Watching Merlin, Lancelot is also certain that, again, just as he did when he was only the starving artist, the telegraph boy will enjoy himself here today.

The others, Gwaine and Percival and Elyan, appreciate the overtures. They like to see Arthur press in with fingers, prepare this virgin ground for use, but Lancelot is impatient. Merlin moves like this, writhes under the pressure of penetration and it is beautiful, Lancelot will own, but he cannot do justice to movement, not truly, and the fine tremble of Merlin's thighs and the wet, shaking gleam of Arthur's lower lip as he bites it, pulling his fingers out and beginning to enter Merlin's body, those things are ephemeral, not for a brush to catch.

It is when Arthur is settled and Merlin is pinned, when he can but move only in tiny, grinding shoves that barely change his position, that Lancelot can set brush to canvas again, and the thrill, hot and sharp, that courses through him, fingers to toes, his own cock fattening in response although he cannot spare a thought or a hand for it, it makes him order Arthur for more. More, more, for he can't catch shivers but he can paint this, Arthur's pleasure-pained face and Merlin's innocence transmuted to something greater as he realises, as he takes and wants and it is all telegraphed by those blue, blue eyes. 'More,' Lancelot begs, his brush straining to show the way Merlin jerks into Arthur's hold in reaction, his own body demanding attention Lancelot cannot give it, release that he knows it will take of its own accord once it's ready.
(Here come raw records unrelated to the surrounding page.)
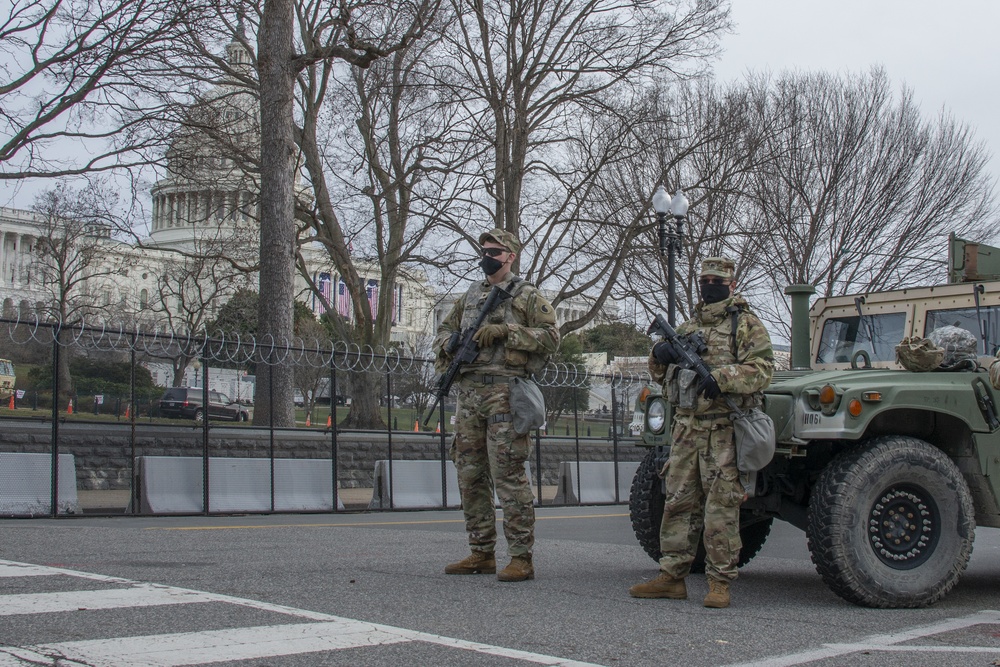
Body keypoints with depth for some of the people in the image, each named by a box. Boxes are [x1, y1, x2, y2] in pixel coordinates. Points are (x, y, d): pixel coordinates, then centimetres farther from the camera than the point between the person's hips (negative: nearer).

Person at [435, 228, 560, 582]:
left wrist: (505, 331, -16)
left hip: (504, 391, -7)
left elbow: (551, 337, -7)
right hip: (468, 391, 7)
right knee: (470, 476, 9)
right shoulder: (471, 295, 20)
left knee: (509, 476, -9)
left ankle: (521, 558, -5)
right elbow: (445, 329, 27)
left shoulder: (527, 295, 2)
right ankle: (482, 554, 17)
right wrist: (449, 346, 3)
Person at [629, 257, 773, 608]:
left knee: (721, 506, -5)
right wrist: (660, 355, -1)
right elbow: (661, 375, 22)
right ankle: (672, 577, 12)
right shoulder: (687, 327, 20)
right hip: (686, 426, 6)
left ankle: (720, 582, 1)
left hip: (725, 428, -5)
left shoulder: (746, 324, 3)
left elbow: (761, 369, -9)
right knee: (678, 503, 6)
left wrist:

Orgasms happen whether Lancelot wills them or no - paintings take work. And Merlin comes on the chaise, darkens the fabric with his stain and that shadow, Lancelot can capture that, but that isn't it, isn't the final piece, the last stroke he needs - 'Oh, yes,' he cries, panting, fingers a-twitch and the vapour of paint and the smell of release fugging his senses, pleading with Arthur to give him this - 'The way it catches the light - Arthur, please, his skin - '

And Arthur understands, of course he does, he knows art as well as Lancelot even if he makes it in a different way. Lancelot moans, unable to stop himself, fingers clenching and clamping around his brush and his palette, and his undergarments soaked through in the heat of this moment. He's glad that he's seated and that his chair has a solid back, for he might have fallen, or worse, smeared the painting.

Arthur makes art with his orgasm, paints Merlin's skin milk-white and wet, and Lancelot can only do his best to do the same.